It can be exciting to be approved for more money than you originally thought you were going to get for a home. Before you do your happy dance and start shopping for an even more awesome luxury house, you need to look at the big picture to ensure you are truly financially capable of paying the mortgage each month. Here are two reasons why that dream offer may turn out to be a nightmare.
Not All Your Expenses Are Counted
The top reason why you may end up with a bigger mortgage offer than you thought is because either you or the bank didn't account for all of your expenses. On the mortgage application, you're supposed to provide amounts for your household expenses and other liabilities (e.g. alimony, child support). The bank also takes a look at your credit report to determine how much you owe your creditors and how well you're able to keep up with the payments.
However, there may be expenses that both you and the bank didn't take in account when assessing your budget. This is particularly true if you are a first-time buyer or going from a zero rent situation (e.g. living with parents) to homeownership. If you have children, for instance, it's easy to overlook the clothing, annual tuition, and other—almost daily—expenses related to raising kids. Additionally, there are many expenses related to owning a home (e.g. repair, trash collection) you need to factor into your budget to ensure you have enough monthly income to cover all your liabilities.
Before accepting the offer from the bank, take an honest look at your income and list all of the expenses you have or expect to incur after purchasing the house, and compare the two to ensure you can truly afford the mortgage.

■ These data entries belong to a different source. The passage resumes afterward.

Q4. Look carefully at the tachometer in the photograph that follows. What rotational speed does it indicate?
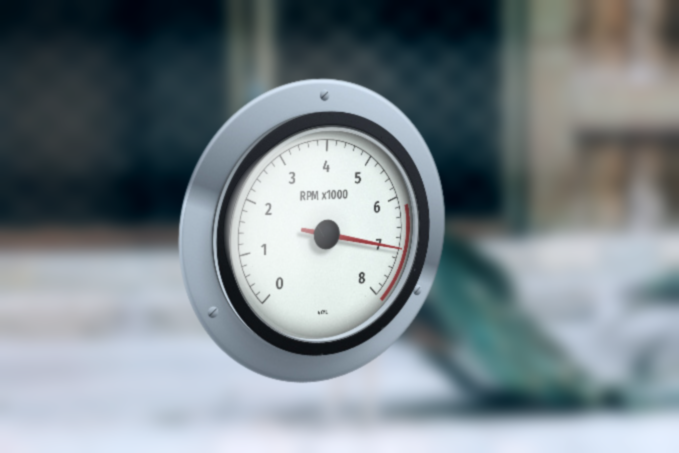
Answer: 7000 rpm
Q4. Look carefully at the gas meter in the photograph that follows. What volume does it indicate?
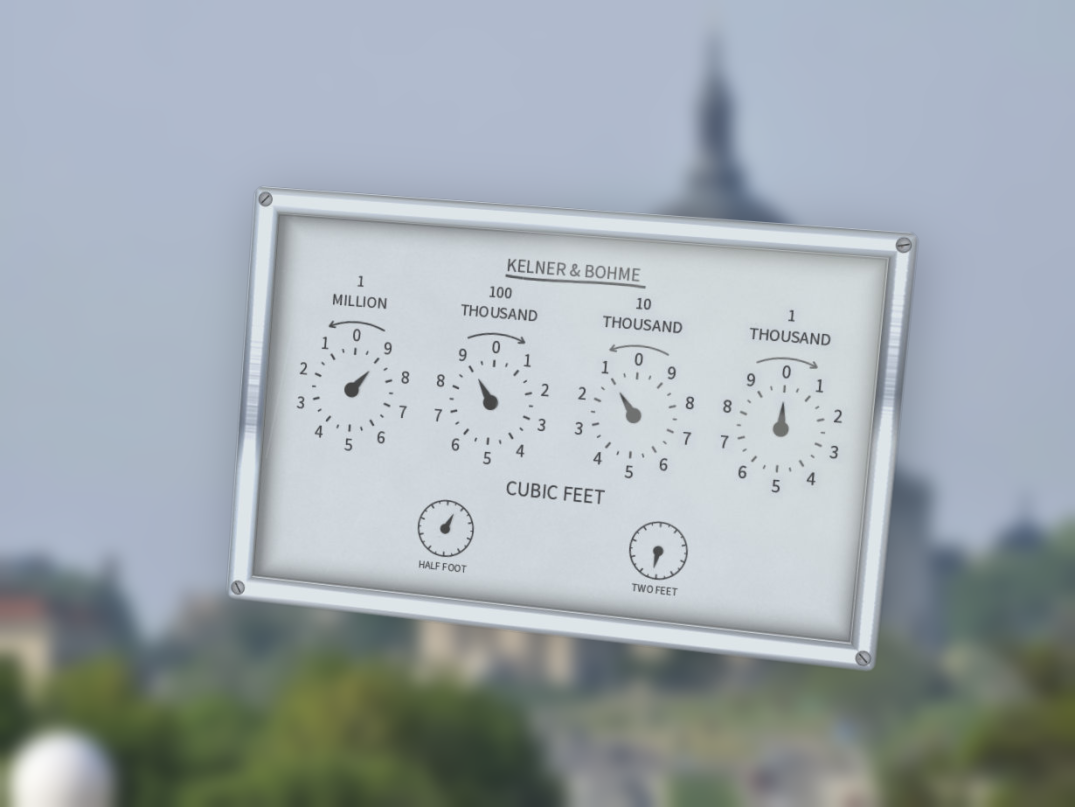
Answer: 891000 ft³
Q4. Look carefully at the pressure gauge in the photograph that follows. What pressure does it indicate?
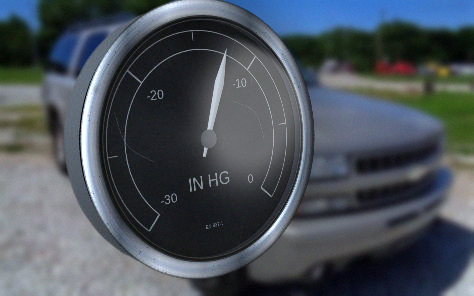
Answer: -12.5 inHg
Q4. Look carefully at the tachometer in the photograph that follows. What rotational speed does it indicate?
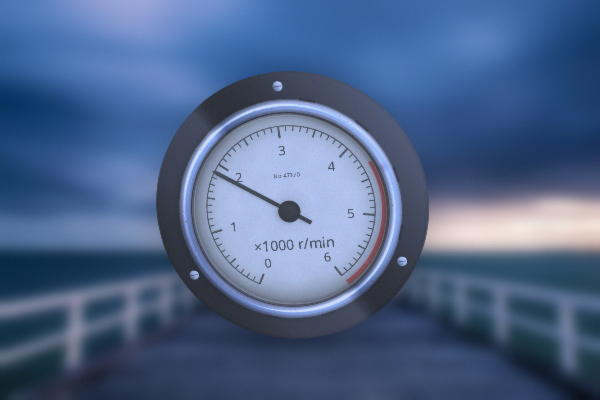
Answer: 1900 rpm
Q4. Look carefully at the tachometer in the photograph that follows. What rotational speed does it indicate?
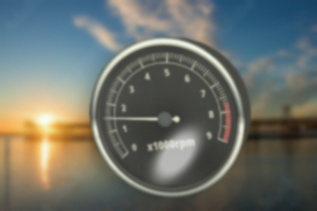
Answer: 1500 rpm
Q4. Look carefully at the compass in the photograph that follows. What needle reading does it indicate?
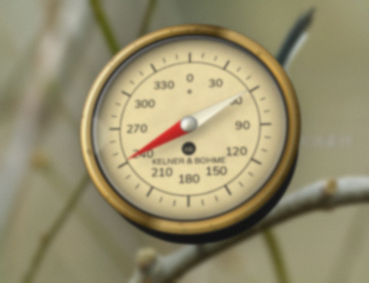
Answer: 240 °
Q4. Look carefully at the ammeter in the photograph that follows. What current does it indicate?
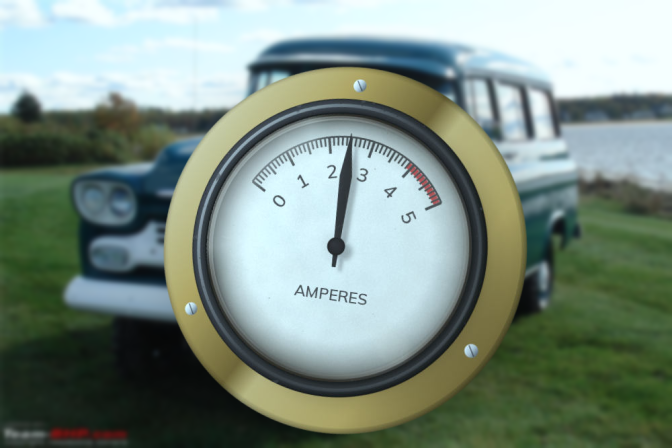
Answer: 2.5 A
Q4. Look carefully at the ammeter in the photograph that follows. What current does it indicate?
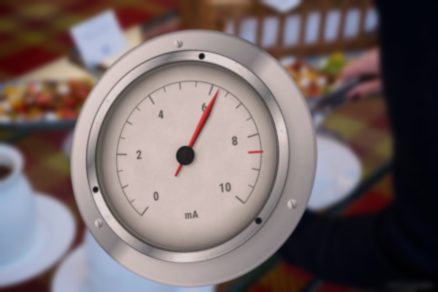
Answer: 6.25 mA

You Have Major Life Changes Coming Up
Another thing that will impact your ability to afford the mortgage is your future plans. Sometimes in the midst of searching for and buying a home, people forget about the changes that may be occurring in their lives in the near future and the financial impact those changes may bring. For instance, if your aging parent may need someone to care for him or her in the next year or two, you should account for the cost of having your parent live with you (e.g. in-home nurse, health care).
Even if you don't expect your future plans to manifest for several years, you should consider how your finances will be affected by them and make the appropriate decision based on that to ensure you can still afford your mortgage when those changes occur.